Information provided |

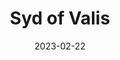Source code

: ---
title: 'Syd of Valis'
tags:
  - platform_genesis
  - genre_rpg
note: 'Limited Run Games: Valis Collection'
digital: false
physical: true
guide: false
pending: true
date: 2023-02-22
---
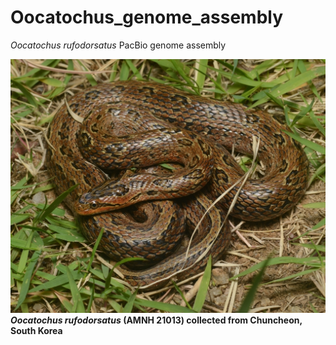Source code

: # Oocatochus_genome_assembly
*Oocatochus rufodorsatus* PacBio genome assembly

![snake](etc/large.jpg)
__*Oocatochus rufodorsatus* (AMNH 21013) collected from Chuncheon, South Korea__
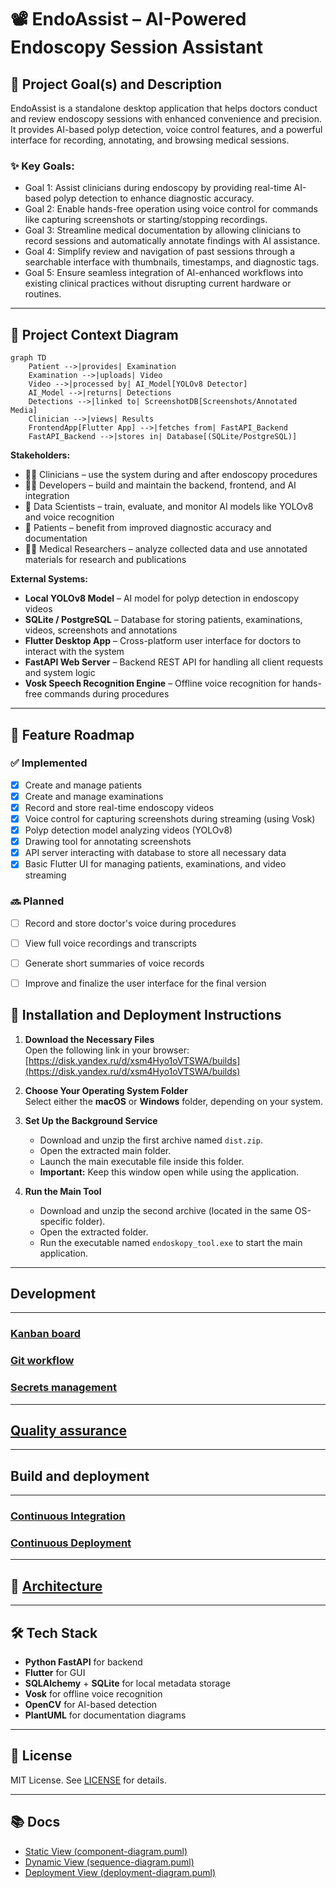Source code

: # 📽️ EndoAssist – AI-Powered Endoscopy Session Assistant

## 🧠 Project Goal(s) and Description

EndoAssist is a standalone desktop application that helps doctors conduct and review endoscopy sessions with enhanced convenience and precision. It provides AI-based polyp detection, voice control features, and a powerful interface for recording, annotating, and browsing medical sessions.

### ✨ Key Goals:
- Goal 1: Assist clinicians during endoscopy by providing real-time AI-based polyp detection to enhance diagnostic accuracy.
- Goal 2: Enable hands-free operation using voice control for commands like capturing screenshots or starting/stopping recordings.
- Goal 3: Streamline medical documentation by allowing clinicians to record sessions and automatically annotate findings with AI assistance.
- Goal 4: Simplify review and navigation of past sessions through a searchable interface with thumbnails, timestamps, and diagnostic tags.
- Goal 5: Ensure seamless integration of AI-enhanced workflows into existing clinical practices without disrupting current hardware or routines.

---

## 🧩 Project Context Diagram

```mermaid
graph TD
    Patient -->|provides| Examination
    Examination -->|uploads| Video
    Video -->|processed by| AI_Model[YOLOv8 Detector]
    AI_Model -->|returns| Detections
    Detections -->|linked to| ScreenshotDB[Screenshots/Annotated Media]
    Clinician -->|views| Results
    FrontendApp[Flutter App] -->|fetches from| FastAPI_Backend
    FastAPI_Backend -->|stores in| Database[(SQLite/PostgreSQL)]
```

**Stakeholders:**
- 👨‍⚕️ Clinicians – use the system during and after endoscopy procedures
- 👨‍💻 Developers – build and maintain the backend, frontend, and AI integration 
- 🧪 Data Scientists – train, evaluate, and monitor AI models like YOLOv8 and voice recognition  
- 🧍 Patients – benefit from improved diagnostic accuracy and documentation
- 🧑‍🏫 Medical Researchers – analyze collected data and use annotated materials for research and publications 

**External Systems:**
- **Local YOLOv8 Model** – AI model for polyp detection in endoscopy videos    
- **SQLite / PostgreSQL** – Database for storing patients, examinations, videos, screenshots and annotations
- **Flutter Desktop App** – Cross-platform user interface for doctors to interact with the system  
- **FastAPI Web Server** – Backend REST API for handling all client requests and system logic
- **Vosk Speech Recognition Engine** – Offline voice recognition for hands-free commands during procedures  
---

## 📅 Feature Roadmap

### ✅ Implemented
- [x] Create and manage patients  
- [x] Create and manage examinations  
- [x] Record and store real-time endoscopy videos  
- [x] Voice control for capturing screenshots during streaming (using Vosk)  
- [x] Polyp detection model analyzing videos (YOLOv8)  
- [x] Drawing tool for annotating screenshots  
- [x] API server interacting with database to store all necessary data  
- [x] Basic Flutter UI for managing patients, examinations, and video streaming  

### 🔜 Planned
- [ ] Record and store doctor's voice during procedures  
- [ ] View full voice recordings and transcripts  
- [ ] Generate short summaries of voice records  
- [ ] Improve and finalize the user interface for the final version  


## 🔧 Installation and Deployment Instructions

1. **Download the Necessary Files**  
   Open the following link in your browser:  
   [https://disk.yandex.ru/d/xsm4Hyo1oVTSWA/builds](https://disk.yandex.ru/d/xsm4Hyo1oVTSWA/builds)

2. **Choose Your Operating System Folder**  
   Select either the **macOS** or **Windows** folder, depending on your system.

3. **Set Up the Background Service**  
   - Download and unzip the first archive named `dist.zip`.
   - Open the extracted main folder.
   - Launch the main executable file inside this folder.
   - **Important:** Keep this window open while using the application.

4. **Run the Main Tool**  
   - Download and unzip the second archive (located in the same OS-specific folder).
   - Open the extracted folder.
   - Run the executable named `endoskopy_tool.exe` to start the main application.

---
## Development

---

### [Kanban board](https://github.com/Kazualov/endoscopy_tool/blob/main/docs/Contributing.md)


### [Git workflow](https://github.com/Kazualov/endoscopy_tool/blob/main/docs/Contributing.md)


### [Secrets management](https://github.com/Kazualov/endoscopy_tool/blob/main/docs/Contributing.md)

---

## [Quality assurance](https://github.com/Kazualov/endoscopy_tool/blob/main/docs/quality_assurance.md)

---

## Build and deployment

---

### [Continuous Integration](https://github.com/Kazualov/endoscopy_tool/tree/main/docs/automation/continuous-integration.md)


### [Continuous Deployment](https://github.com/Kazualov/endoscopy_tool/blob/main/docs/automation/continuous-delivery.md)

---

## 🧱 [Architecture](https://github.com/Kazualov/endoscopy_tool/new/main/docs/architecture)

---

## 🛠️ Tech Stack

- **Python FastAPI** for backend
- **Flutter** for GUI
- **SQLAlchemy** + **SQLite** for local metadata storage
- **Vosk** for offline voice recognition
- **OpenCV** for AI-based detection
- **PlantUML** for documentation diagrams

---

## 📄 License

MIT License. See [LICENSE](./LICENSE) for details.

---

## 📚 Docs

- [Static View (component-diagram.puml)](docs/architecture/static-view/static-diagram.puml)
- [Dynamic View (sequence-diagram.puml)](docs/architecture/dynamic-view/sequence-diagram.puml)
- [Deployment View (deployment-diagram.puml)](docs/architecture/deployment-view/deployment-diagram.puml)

Exercise description | Which of the lines above hold the word "during"? Copy each one.

Output of the exercise |
- Goal 1: Assist clinicians during endoscopy by providing real-time AI-based polyp detection to enhance diagnostic accuracy.
- 👨‍⚕️ Clinicians – use the system during and after endoscopy procedures
- **Vosk Speech Recognition Engine** – Offline voice recognition for hands-free commands during procedures  
- [x] Voice control for capturing screenshots during streaming (using Vosk)  
- [ ] Record and store doctor's voice during procedures  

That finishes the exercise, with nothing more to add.